The effectiveness of computed tomography (CT) in comparison with ultrasound scan (US) for the diagnosis of liver fibrosis: A Structured Literature Review
Abstract
Abstract
Background
The liver provides biochemical support for virtually every other organ in the body, and damage to the liver as a result of inflammation or infection, or overuse of alcohol or drugs can lead to the development of fibrosis. Diagnosis of liver fibrosis usually requires some form of medical imaging, often either ultrasound or computed tomography (CT). The “gold standard” of diagnosis remains acquisition of a biopsy sample for histological analysis, however, there are risks associated with this procedure.
Aim
This review seeks to assess the recent literature for diagnostic accuracy data for both CT and ultrasound in comparison with biopsy to establish which of these imaging techniques is the most sensitive and specific.
Methods
The MEDLINE database (via PubMed), the Cochrane database, the Public Library of Science, and Google Scholar were interrogated for primary research studies that compared CT or ultrasound examinations against biopsy for diagnosis or monitoring of known or suspected liver fibrosis. Inclusion and exclusion criteria were applied to maintain clear focus of the review question.
Results
A total of six studies were selected for inclusion in this review, all of which focussed on the diagnostic accuracy of their chosen imaging technique in comparison with biopsy. The studies were assessed for quality, and the reported sensitivity and specificity data was extracted and weighted to provide combined values for each of the imaging techniques.
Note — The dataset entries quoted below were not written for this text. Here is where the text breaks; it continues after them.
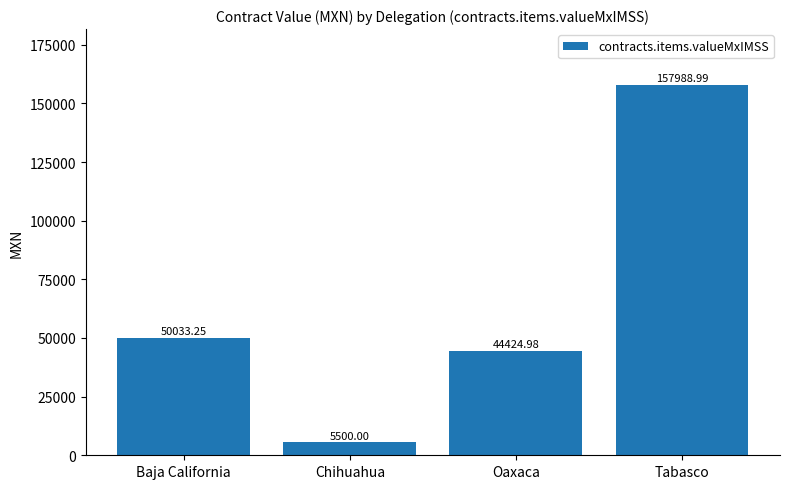

True or false: the data shows 5500.0 at Chihuahua.

True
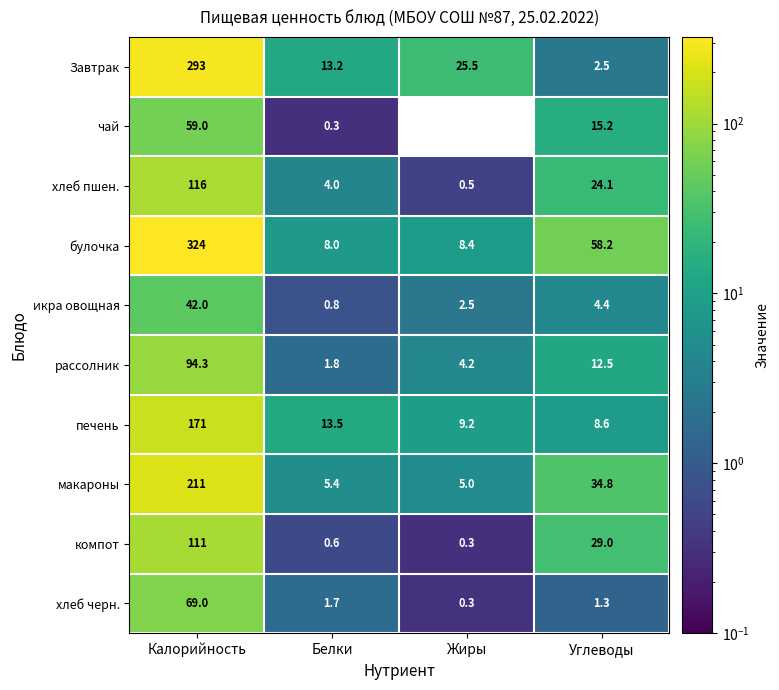

How many data points in Завтрак are less than 25?

2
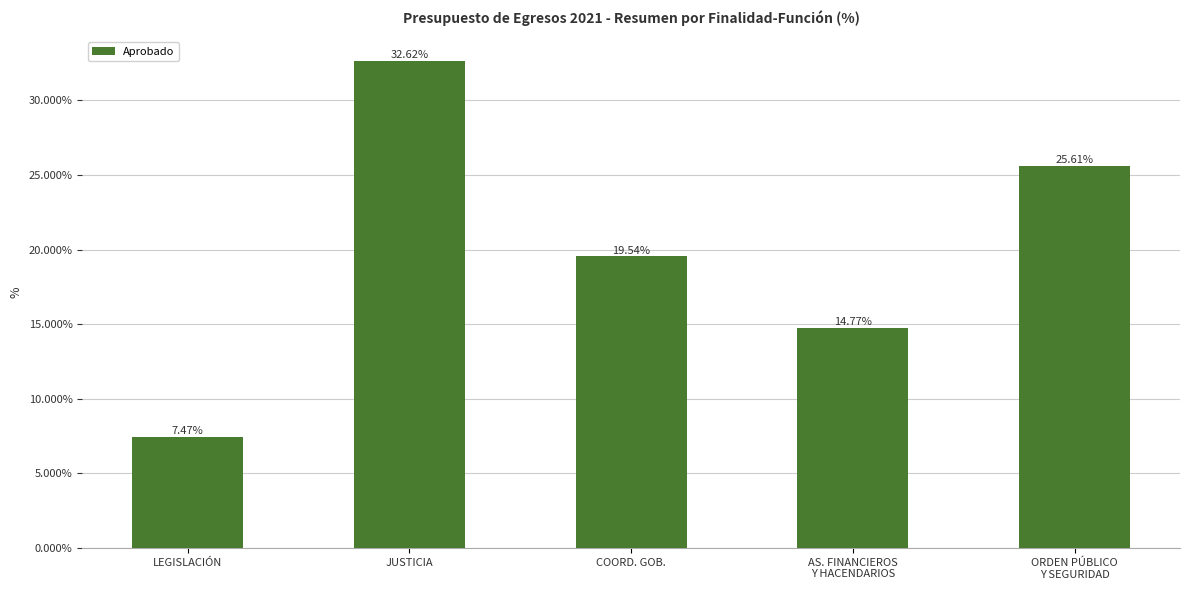

What position from the left is AS. FINANCIEROS
Y HACENDARIOS?

4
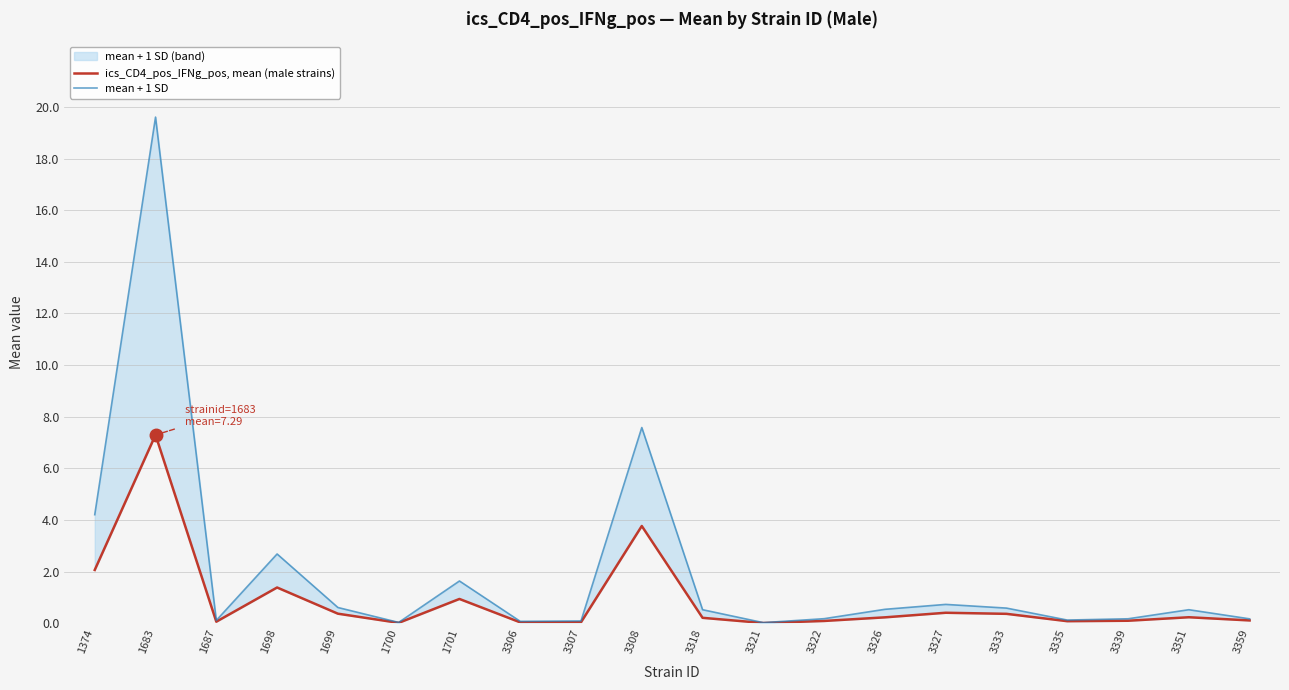

How many lines are shown in the chart?

2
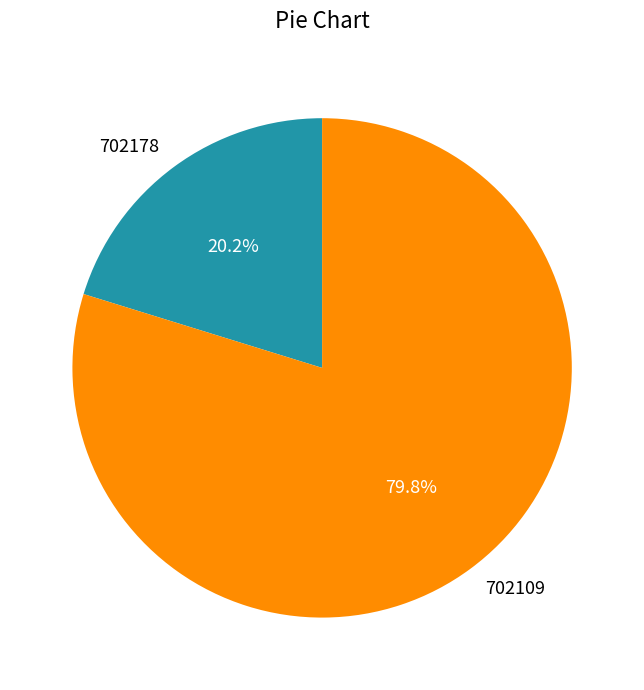

Between 702178 and 702109, which is larger?

702109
Depending upon the ultrasound technique (conventional, elastic, or Doppler), the sensitivity ranged between 67% and 100%, while specificity was between 60% and 97%. CT scanning resulted in greater sensitivity and specificity, both scoring above 90%.
Conclusion
CT scans are shown to provide the greatest levels of sensitivity and specificity, followed closely by Doppler ultrasound of the hepatic vasculature. There was, however, considerable heterogeneity across the studies identified for inclusion, so the combined data should be interpreted with a degree of caution. Further research in this area will likely involve the application of artificial intelligence and deep learning engines to supplement the role of radiographers, which could potentially considerably increase the efficiency of medical imaging departments.